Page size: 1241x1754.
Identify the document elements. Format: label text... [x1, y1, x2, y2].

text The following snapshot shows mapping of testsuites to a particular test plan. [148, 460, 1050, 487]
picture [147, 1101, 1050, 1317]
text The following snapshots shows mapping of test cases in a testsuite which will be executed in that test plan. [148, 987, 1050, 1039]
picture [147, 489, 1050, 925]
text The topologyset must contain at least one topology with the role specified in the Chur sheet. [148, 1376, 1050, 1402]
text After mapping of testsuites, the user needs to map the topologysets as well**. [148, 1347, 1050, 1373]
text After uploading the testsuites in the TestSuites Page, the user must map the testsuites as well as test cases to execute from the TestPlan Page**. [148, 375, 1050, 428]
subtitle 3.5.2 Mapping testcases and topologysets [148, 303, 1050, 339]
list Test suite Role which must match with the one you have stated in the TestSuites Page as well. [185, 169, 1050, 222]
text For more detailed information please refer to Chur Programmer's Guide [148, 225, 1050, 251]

## Exercise aim
Update all the rows above by replacing every occurrence of "TestSuites Page" with "Test Suites Page", changing nothing else.

## Finished exercise
Page size: 1241x1754.
Identify the document elements. Format: label text... [x1, y1, x2, y2].

text The following snapshot shows mapping of testsuites to a particular test plan. [148, 460, 1050, 487]
picture [147, 1101, 1050, 1317]
text The following snapshots shows mapping of test cases in a testsuite which will be executed in that test plan. [148, 987, 1050, 1039]
picture [147, 489, 1050, 925]
text The topologyset must contain at least one topology with the role specified in the Chur sheet. [148, 1376, 1050, 1402]
text After mapping of testsuites, the user needs to map the topologysets as well**. [148, 1347, 1050, 1373]
text After uploading the testsuites in the Test Suites Page, the user must map the testsuites as well as test cases to execute from the TestPlan Page**. [148, 375, 1050, 428]
subtitle 3.5.2 Mapping testcases and topologysets [148, 303, 1050, 339]
list Test suite Role which must match with the one you have stated in the Test Suites Page as well. [185, 169, 1050, 222]
text For more detailed information please refer to Chur Programmer's Guide [148, 225, 1050, 251]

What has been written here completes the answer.